[Page-level text extractions]

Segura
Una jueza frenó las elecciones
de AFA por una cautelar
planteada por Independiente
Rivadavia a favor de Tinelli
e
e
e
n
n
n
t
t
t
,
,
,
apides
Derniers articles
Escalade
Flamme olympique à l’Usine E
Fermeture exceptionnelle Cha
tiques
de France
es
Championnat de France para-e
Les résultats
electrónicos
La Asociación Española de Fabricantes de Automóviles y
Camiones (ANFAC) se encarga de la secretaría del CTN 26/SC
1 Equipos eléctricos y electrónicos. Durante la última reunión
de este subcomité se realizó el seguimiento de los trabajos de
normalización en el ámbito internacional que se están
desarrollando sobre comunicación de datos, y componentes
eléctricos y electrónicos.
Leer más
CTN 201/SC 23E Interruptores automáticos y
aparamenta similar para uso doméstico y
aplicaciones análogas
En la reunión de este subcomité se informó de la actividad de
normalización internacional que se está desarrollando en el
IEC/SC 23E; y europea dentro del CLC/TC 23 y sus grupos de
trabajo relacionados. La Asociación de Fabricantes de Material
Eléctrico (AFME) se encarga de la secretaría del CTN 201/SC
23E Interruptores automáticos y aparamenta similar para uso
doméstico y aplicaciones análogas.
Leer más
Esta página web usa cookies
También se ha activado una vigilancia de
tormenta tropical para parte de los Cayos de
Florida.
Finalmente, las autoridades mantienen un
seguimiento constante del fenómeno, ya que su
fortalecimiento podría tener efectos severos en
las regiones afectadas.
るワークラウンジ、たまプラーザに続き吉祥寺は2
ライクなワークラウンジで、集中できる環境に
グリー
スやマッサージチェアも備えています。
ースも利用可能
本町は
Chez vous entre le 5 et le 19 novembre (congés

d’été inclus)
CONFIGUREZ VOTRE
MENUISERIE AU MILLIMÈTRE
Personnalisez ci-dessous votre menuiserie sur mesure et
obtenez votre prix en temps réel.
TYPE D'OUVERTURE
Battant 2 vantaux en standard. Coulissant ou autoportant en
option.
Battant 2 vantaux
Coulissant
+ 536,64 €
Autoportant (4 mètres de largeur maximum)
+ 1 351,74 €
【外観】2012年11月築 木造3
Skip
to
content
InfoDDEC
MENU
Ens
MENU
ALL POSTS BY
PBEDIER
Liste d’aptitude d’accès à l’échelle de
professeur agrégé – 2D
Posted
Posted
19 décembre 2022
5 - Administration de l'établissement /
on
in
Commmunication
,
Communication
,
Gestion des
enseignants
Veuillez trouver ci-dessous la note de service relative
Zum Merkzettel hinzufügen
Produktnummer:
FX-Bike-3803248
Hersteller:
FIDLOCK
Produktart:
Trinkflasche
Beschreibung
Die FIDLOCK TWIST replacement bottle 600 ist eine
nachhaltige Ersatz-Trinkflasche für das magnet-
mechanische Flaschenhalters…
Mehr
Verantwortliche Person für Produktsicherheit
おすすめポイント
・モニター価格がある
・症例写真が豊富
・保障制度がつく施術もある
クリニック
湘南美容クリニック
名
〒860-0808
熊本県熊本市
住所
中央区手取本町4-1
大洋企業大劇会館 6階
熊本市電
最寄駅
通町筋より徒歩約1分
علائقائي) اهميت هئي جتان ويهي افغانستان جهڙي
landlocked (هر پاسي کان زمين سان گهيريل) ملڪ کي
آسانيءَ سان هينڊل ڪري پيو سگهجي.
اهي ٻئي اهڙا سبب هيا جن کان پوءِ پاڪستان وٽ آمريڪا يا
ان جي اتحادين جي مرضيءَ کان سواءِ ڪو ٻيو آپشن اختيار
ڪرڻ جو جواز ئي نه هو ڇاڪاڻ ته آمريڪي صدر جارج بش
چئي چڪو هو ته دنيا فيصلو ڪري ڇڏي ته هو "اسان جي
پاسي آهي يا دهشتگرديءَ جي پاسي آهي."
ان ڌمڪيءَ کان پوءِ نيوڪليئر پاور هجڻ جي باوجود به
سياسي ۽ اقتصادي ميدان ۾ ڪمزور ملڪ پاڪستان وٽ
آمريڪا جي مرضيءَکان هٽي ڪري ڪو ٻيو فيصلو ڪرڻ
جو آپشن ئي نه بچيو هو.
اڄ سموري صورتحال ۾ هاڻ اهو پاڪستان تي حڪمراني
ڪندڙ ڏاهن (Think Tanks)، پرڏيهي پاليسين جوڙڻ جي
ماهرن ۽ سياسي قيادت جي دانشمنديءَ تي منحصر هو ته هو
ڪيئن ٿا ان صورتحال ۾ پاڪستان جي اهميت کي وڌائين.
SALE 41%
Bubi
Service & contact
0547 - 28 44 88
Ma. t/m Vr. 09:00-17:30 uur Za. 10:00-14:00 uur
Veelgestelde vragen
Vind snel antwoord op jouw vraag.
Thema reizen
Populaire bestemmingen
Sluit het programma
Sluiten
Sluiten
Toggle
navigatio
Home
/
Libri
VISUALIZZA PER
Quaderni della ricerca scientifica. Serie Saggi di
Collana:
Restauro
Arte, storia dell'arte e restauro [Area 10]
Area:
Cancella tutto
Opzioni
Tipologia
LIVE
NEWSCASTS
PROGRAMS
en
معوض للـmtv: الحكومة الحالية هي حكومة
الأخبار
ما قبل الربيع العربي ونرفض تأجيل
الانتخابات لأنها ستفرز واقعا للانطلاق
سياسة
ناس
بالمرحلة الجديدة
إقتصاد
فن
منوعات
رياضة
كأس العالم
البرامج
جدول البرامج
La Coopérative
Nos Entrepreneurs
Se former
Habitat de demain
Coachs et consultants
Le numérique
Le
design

GOAL OF THE EXERCISE → What is wanted is every line above, written out exactly.

REPLY TO THE TASK →
Segura
Una jueza frenó las elecciones
de AFA por una cautelar
planteada por Independiente
Rivadavia a favor de Tinelli
e
e
e
n
n
n
t
t
t
,
,
,
apides
Derniers articles
Escalade
Flamme olympique à l’Usine E
Fermeture exceptionnelle Cha
tiques
de France
es
Championnat de France para-e
Les résultats
electrónicos
La Asociación Española de Fabricantes de Automóviles y
Camiones (ANFAC) se encarga de la secretaría del CTN 26/SC
1 Equipos eléctricos y electrónicos. Durante la última reunión
de este subcomité se realizó el seguimiento de los trabajos de
normalización en el ámbito internacional que se están
desarrollando sobre comunicación de datos, y componentes
eléctricos y electrónicos.
Leer más
CTN 201/SC 23E Interruptores automáticos y
aparamenta similar para uso doméstico y
aplicaciones análogas
En la reunión de este subcomité se informó de la actividad de
normalización internacional que se está desarrollando en el
IEC/SC 23E; y europea dentro del CLC/TC 23 y sus grupos de
trabajo relacionados. La Asociación de Fabricantes de Material
Eléctrico (AFME) se encarga de la secretaría del CTN 201/SC
23E Interruptores automáticos y aparamenta similar para uso
doméstico y aplicaciones análogas.
Leer más
Esta página web usa cookies
También se ha activado una vigilancia de
tormenta tropical para parte de los Cayos de
Florida.
Finalmente, las autoridades mantienen un
seguimiento constante del fenómeno, ya que su
fortalecimiento podría tener efectos severos en
las regiones afectadas.
るワークラウンジ、たまプラーザに続き吉祥寺は2
ライクなワークラウンジで、集中できる環境に
グリー
スやマッサージチェアも備えています。
ースも利用可能
本町は
Chez vous entre le 5 et le 19 novembre (congés

d’été inclus)
CONFIGUREZ VOTRE
MENUISERIE AU MILLIMÈTRE
Personnalisez ci-dessous votre menuiserie sur mesure et
obtenez votre prix en temps réel.
TYPE D'OUVERTURE
Battant 2 vantaux en standard. Coulissant ou autoportant en
option.
Battant 2 vantaux
Coulissant
+ 536,64 €
Autoportant (4 mètres de largeur maximum)
+ 1 351,74 €
【外観】2012年11月築 木造3
Skip
to
content
InfoDDEC
MENU
Ens
MENU
ALL POSTS BY
PBEDIER
Liste d’aptitude d’accès à l’échelle de
professeur agrégé – 2D
Posted
Posted
19 décembre 2022
5 - Administration de l'établissement /
on
in
Commmunication
,
Communication
,
Gestion des
enseignants
Veuillez trouver ci-dessous la note de service relative
Zum Merkzettel hinzufügen
Produktnummer:
FX-Bike-3803248
Hersteller:
FIDLOCK
Produktart:
Trinkflasche
Beschreibung
Die FIDLOCK TWIST replacement bottle 600 ist eine
nachhaltige Ersatz-Trinkflasche für das magnet-
mechanische Flaschenhalters…
Mehr
Verantwortliche Person für Produktsicherheit
おすすめポイント
・モニター価格がある
・症例写真が豊富
・保障制度がつく施術もある
クリニック
湘南美容クリニック
名
〒860-0808
熊本県熊本市
住所
中央区手取本町4-1
大洋企業大劇会館 6階
熊本市電
最寄駅
通町筋より徒歩約1分
علائقائي) اهميت هئي جتان ويهي افغانستان جهڙي
landlocked (هر پاسي کان زمين سان گهيريل) ملڪ کي
آسانيءَ سان هينڊل ڪري پيو سگهجي.
اهي ٻئي اهڙا سبب هيا جن کان پوءِ پاڪستان وٽ آمريڪا يا
ان جي اتحادين جي مرضيءَ کان سواءِ ڪو ٻيو آپشن اختيار
ڪرڻ جو جواز ئي نه هو ڇاڪاڻ ته آمريڪي صدر جارج بش
چئي چڪو هو ته دنيا فيصلو ڪري ڇڏي ته هو "اسان جي
پاسي آهي يا دهشتگرديءَ جي پاسي آهي."
ان ڌمڪيءَ کان پوءِ نيوڪليئر پاور هجڻ جي باوجود به
سياسي ۽ اقتصادي ميدان ۾ ڪمزور ملڪ پاڪستان وٽ
آمريڪا جي مرضيءَکان هٽي ڪري ڪو ٻيو فيصلو ڪرڻ
جو آپشن ئي نه بچيو هو.
اڄ سموري صورتحال ۾ هاڻ اهو پاڪستان تي حڪمراني
ڪندڙ ڏاهن (Think Tanks)، پرڏيهي پاليسين جوڙڻ جي
ماهرن ۽ سياسي قيادت جي دانشمنديءَ تي منحصر هو ته هو
ڪيئن ٿا ان صورتحال ۾ پاڪستان جي اهميت کي وڌائين.
SALE 41%
Bubi
Service & contact
0547 - 28 44 88
Ma. t/m Vr. 09:00-17:30 uur Za. 10:00-14:00 uur
Veelgestelde vragen
Vind snel antwoord op jouw vraag.
Thema reizen
Populaire bestemmingen
Sluit het programma
Sluiten
Sluiten
Toggle
navigatio
Home
/
Libri
VISUALIZZA PER
Quaderni della ricerca scientifica. Serie Saggi di
Collana:
Restauro
Arte, storia dell'arte e restauro [Area 10]
Area:
Cancella tutto
Opzioni
Tipologia
LIVE
NEWSCASTS
PROGRAMS
en
معوض للـmtv: الحكومة الحالية هي حكومة
الأخبار
ما قبل الربيع العربي ونرفض تأجيل
الانتخابات لأنها ستفرز واقعا للانطلاق
سياسة
ناس
بالمرحلة الجديدة
إقتصاد
فن
منوعات
رياضة
كأس العالم
البرامج
جدول البرامج
La Coopérative
Nos Entrepreneurs
Se former
Habitat de demain
Coachs et consultants
Le numérique
Le
design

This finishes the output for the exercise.